# Excerpt provided
- - - -

(The UNC system figures prominently: UNC, A&T, NC State. Also note: "The company also changed the name of the service from Social Sentinel to Navigate360 Detect earlier this year.:)
The promise of social media monitoring is a gift from Facebook but also an extension of our culture's obsession with carceral solutions to social change. I've talked before about how campus police is more robust than the general public realizes.
"In 2014, with support from a Boston-based private equity firm and a New York-based venture capital company, the duo rebranded the service as Social Sentinel, a social media threat alert service."
"The News reached out to every university known to use the service — none of the colleges that responded said they had rules specifically governing Social Sentinel." I say over and over again that universities rarely have a plan for managing the platforms they adopt.
A 1A professor in the piece says the monitoring is clearly at odds with students' rights. We see this over and over again. But there isn't a real mechanism for forcing universities to outline or defend these rights.
Look at these keywords. It doesn't take a gender studies student to spot the gendered impact of surveillance. "Documents obtained by The News show UNC-Chapel Hill’s police department asked the state bureau to surveil pro and anti-abortion protesters in October 2015.

- - - -

(Saved data entries)
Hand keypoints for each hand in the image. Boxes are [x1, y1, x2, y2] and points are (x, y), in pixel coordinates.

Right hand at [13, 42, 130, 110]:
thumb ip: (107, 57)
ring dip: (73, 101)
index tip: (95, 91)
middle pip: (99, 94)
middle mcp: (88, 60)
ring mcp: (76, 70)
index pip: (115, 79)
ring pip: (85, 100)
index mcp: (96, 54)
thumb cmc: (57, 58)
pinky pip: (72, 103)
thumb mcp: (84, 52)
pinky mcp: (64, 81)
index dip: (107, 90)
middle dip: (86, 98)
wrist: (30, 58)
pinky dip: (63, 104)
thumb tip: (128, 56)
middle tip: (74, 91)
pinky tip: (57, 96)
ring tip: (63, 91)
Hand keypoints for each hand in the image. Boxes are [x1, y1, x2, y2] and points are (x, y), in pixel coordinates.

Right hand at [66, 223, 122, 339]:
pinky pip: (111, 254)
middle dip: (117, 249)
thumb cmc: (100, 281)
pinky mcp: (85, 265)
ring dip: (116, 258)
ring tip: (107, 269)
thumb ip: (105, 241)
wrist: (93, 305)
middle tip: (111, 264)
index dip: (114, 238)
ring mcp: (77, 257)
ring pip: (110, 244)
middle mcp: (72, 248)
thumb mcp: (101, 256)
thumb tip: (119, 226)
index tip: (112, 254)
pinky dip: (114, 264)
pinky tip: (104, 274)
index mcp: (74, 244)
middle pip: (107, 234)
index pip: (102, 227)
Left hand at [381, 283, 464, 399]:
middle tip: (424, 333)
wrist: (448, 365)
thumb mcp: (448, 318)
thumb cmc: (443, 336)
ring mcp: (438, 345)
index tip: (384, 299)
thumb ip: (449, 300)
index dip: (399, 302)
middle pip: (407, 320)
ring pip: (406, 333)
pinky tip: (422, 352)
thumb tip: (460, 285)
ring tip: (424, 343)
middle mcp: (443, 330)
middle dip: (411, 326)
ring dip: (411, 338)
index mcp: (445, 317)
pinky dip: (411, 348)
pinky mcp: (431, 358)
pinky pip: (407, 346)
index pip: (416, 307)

- - - -

# Problems and tasks
1) Please repeat the text on social media monitoring, starting with "(The UNC system" and going on through "general public realizes.", and substitute "Navigate360 Detect" for "Social Sentinel".
2) In the text on social media monitoring, what finding by The News backs the claim that universities rarely have a plan for managing the platforms they adopt?
None of this data is needed.

# Task-by-task outputs
1)
(The UNC system figures prominently: UNC, A&T, NC State. Also note: "The company also changed the name of the service from Navigate360 Detect to Navigate360 Detect earlier this year.:)
The promise of social media monitoring is a gift from Facebook but also an extension of our culture's obsession with carceral solutions to social change. I've talked before about how campus police is more robust than the general public realizes.

2) None of the colleges that responded to The News said they had rules specifically governing Social Sentinel, even though The News reached out to every university known to use the service.